James Hardy

Personal information
- Full name: James Paul Hardy
- Date of birth: 11 May 1996 (age 28)
- Place of birth: Stockport, England
- Position(s): Midfielder

Team information
- Current team: Ashton United

Youth career
- 2005–2011: Oldham Athletic
- 2012–2015: Manchester City

Senior career*
- Years: Team / Apps / (Gls)
- 2015–2019: AFC Fylde / 89 / (16)
- 2019: → FC Halifax Town (loan) / 6 / (0)
- 2019–2020: Walsall / 11 / (1)
- 2020–2021: AFC Telford United / 17 / (1)
- 2021: Altrincham / 11 / (1)
- 2021–2022: Chester / 10 / (2)
- 2022: → Buxton (loan) / 5 / (0)
- 2022–2023: Buxton / 6 / (0)
- 2022–2023: → Macclesfield (loan) / 8 / (1)
- 2023: Macclesfield / 16 / (1)
- 2023: → Ashton United (loan) / 5 / (2)
- 2023–: Ashton United / 4 / (1)

International career
- 2016–2019: England C / 5 / (0)

= James Hardy (footballer) =

English footballer

James Paul Hardy (born 11 May 1996) is an English professional footballer who plays as a midfielder for Ashton United.

==Club career==
Born in Stockport, Hardy signed for Oldham Athletic as a nine-year-old and spent six years with the club before being released in 2011. Following his release, Hardy was offered a trial by boyhood club Manchester City and signed a contract with the club in May 2012.

Hardy joined AFC Fylde in October 2015 and quickly became one of the brightest prospects in non-league football. He scored eight goals to help Fylde to the National League North title in 2016–17 but faced injury problems throughout the 2017–18 and 2018–19 seasons, limiting his game time. A hernia injury ruled Hardy out for four months in the 2018–19 season. On his return he joined FC Halifax Town on loan for a month in February 2019. Hardy played six times for the Shaymen before returning to Fylde. In total Hardy made 91 league appearances for Fylde, scoring 16 goals.

Hardy signed for Walsall in June 2019 after his contract expired at Fylde. He scored a late equaliser on his professional debut in a 1–1 draw against Forest Green on 10 August 2019.
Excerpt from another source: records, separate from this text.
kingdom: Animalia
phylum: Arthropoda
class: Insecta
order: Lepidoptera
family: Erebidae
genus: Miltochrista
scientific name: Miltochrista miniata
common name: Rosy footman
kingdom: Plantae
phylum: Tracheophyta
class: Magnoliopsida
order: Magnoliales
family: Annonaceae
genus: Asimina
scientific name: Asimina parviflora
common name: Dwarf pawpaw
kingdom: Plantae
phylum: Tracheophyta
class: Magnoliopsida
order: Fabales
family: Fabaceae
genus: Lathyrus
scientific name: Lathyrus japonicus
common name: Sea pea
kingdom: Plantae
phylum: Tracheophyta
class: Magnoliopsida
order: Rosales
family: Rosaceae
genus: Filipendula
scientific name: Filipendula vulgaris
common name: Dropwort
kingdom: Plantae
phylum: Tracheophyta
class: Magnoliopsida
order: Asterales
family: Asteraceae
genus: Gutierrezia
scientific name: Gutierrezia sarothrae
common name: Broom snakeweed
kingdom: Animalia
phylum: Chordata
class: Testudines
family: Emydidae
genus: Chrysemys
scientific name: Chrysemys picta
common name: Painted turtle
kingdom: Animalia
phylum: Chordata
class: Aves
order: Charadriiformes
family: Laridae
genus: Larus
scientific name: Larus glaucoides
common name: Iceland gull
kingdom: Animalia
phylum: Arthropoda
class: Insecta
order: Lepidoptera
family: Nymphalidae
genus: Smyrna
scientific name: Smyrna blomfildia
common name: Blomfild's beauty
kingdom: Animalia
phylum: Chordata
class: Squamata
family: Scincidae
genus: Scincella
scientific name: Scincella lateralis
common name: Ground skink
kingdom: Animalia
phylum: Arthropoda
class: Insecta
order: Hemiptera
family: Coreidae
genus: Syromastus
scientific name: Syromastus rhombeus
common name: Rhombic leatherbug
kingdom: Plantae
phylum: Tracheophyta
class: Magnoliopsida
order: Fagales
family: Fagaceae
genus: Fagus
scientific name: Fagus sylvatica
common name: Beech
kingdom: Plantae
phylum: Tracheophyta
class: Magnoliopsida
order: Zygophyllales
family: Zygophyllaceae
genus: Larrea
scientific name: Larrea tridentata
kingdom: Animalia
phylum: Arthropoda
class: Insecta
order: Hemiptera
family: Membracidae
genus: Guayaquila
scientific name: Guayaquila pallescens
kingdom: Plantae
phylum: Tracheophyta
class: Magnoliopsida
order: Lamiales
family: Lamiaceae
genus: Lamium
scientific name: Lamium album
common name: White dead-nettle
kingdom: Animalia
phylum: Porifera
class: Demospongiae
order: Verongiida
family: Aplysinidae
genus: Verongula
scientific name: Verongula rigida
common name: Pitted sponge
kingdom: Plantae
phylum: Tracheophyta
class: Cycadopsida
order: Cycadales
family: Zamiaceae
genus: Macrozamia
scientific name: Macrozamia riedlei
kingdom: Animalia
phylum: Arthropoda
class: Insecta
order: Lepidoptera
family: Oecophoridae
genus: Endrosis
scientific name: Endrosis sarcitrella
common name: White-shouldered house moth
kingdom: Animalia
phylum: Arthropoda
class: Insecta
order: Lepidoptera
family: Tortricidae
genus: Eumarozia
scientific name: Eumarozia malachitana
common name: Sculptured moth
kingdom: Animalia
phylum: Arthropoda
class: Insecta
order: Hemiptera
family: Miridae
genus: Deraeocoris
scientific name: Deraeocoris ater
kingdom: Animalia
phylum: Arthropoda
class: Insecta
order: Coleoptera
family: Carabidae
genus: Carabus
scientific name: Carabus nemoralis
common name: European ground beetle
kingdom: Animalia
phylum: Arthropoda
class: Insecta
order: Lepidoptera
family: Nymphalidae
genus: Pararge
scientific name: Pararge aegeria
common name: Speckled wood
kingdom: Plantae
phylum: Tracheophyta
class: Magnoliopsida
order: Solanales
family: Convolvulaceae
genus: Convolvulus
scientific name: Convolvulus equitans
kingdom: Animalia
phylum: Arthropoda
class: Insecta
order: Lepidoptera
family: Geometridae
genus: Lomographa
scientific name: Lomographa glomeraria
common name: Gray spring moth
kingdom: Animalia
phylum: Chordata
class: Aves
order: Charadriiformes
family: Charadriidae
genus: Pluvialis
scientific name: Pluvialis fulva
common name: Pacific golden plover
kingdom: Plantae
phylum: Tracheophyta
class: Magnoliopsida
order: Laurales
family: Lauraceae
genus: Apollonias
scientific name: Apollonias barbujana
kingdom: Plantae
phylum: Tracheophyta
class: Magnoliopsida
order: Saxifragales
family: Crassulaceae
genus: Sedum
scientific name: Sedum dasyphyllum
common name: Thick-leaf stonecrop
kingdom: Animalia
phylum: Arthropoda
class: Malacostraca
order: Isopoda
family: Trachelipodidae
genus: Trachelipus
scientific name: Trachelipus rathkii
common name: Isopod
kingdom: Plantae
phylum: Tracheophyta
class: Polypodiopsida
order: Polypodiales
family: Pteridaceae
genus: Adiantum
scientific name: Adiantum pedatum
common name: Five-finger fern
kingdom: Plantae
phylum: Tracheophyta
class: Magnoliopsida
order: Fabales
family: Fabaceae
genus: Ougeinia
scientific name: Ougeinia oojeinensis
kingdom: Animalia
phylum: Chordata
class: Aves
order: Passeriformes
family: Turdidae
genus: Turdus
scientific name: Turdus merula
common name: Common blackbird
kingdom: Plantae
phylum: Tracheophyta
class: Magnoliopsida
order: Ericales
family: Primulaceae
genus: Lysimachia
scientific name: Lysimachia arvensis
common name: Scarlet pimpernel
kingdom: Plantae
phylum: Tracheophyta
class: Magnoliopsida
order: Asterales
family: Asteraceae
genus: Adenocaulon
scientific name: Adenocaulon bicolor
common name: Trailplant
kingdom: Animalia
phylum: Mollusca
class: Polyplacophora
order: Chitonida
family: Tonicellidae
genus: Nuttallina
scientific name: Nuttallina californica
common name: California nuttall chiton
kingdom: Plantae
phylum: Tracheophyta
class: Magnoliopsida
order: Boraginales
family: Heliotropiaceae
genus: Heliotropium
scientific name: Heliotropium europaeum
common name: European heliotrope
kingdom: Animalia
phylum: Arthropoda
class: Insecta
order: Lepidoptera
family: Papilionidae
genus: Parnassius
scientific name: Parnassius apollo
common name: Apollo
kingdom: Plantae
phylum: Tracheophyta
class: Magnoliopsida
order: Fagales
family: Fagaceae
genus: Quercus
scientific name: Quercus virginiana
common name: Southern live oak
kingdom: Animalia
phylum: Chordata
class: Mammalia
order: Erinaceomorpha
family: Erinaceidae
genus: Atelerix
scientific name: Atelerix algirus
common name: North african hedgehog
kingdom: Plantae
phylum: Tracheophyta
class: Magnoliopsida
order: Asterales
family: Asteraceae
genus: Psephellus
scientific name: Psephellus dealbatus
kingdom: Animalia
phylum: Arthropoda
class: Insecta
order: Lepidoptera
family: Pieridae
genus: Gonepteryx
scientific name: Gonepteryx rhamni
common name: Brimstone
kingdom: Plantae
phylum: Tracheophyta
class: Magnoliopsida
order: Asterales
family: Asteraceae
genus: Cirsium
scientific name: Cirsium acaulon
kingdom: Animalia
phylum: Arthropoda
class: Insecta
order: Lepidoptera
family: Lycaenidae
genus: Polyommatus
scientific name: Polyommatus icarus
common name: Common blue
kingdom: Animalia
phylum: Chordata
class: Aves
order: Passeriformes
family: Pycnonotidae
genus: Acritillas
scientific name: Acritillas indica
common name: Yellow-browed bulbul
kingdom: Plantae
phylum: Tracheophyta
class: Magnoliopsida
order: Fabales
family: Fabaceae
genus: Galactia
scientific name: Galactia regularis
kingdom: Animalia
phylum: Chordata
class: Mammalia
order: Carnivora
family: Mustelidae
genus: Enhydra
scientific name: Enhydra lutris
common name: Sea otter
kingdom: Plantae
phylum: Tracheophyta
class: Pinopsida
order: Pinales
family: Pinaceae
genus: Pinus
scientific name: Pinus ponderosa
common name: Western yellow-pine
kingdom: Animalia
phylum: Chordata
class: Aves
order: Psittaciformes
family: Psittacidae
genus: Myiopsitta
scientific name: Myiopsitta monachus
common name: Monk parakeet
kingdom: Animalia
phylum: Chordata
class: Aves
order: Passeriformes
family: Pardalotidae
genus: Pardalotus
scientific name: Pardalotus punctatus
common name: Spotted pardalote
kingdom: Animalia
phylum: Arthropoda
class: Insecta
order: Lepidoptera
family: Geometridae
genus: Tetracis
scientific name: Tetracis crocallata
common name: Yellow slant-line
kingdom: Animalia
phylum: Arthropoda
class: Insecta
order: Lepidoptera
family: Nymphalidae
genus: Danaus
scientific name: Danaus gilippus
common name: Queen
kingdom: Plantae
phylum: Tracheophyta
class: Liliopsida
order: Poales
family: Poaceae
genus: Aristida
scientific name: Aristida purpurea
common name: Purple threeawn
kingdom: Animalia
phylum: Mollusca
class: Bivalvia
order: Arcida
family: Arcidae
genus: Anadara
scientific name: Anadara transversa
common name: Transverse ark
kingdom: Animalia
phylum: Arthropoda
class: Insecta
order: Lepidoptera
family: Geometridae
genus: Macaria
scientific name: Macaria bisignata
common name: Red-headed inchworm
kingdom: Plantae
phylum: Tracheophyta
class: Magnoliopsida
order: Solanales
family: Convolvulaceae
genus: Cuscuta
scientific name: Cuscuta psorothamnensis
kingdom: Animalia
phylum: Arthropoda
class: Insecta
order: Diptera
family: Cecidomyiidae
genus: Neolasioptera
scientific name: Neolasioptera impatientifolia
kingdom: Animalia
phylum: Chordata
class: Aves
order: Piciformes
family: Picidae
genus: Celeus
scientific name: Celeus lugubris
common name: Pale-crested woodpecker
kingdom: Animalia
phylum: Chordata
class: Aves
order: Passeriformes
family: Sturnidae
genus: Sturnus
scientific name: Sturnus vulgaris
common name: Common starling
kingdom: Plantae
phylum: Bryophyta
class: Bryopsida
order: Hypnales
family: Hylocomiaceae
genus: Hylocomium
He was released by the club at the end of the 2019–20 season, and signed for AFC Telford United in August 2020. On 20 February 2021, Hardy left the club by mutual consent.

On 22 February 2021, Hardy signed for National League side Altrincham.

On 15 June 2021, Hardy joined Chester on a one-year deal.

On 18 March 2022, Hardy joined Northern Premier League Premier Division side Buxton on loan for the remainder of the 2021–22 season. On 19 June 2022, Hardy joined the club on a permanent basis following their promotion.

In October 2022, Hardy joined Northern Premier League Division One West club Macclesfield on an initial one-month loan deal. This was later extended until the 8 January, becoming permanent upon the end of this extension. During his time at the club he was a part of the squad that won the 2022–23 Division One West title. In September 2023, he joined Ashton United on an initial one-month loan deal. He returned to Ashton United on a permanent basis in November 2023.

==International career==
Hardy made his England C debut in November 2016, providing the assists for both goals in a 2–1 win against Estonia U23s.

He was awarded FA England C Player of the Year at the National Game Awards in May 2019 and earned five caps in total before entering the professional game.